----- SOURCE DATA -----

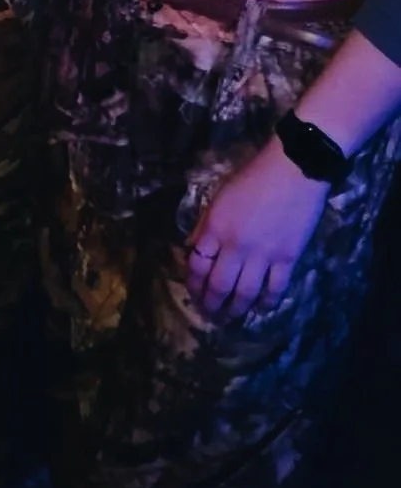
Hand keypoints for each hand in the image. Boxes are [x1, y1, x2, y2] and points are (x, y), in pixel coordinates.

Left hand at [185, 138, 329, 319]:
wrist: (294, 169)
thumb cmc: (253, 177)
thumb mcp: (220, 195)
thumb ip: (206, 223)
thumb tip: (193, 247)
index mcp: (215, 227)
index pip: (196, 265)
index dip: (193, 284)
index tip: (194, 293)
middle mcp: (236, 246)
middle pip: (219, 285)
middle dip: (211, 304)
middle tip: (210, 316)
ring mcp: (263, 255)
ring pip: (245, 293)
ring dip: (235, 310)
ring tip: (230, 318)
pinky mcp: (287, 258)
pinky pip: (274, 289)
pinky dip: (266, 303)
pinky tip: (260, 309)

-----
----- SOURCE DATA -----

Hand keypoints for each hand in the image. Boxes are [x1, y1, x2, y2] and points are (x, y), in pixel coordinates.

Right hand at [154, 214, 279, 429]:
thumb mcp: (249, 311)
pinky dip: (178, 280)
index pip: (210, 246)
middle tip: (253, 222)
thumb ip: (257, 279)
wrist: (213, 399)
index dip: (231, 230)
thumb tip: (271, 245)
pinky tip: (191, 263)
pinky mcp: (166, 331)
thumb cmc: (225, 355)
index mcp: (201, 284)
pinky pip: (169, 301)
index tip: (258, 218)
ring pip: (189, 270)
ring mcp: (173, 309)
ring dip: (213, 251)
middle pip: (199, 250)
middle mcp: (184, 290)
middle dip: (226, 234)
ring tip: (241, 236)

-----

In the listing above, locate the line containing "wrist: (213, 399)" and the line containing "ring tip: (241, 236)". Extract those two lines and every line between them, exactly as written, and only those.

- **PROBLEM SOLUTION**
wrist: (213, 399)
index dip: (231, 230)
thumb tip: (271, 245)
pinky tip: (191, 263)
pinky mcp: (166, 331)
thumb cmc: (225, 355)
index mcp: (201, 284)
pinky pip: (169, 301)
index tip: (258, 218)
ring pip: (189, 270)
ring mcp: (173, 309)
ring dip: (213, 251)
middle pip: (199, 250)
middle mcp: (184, 290)
middle dip: (226, 234)
ring tip: (241, 236)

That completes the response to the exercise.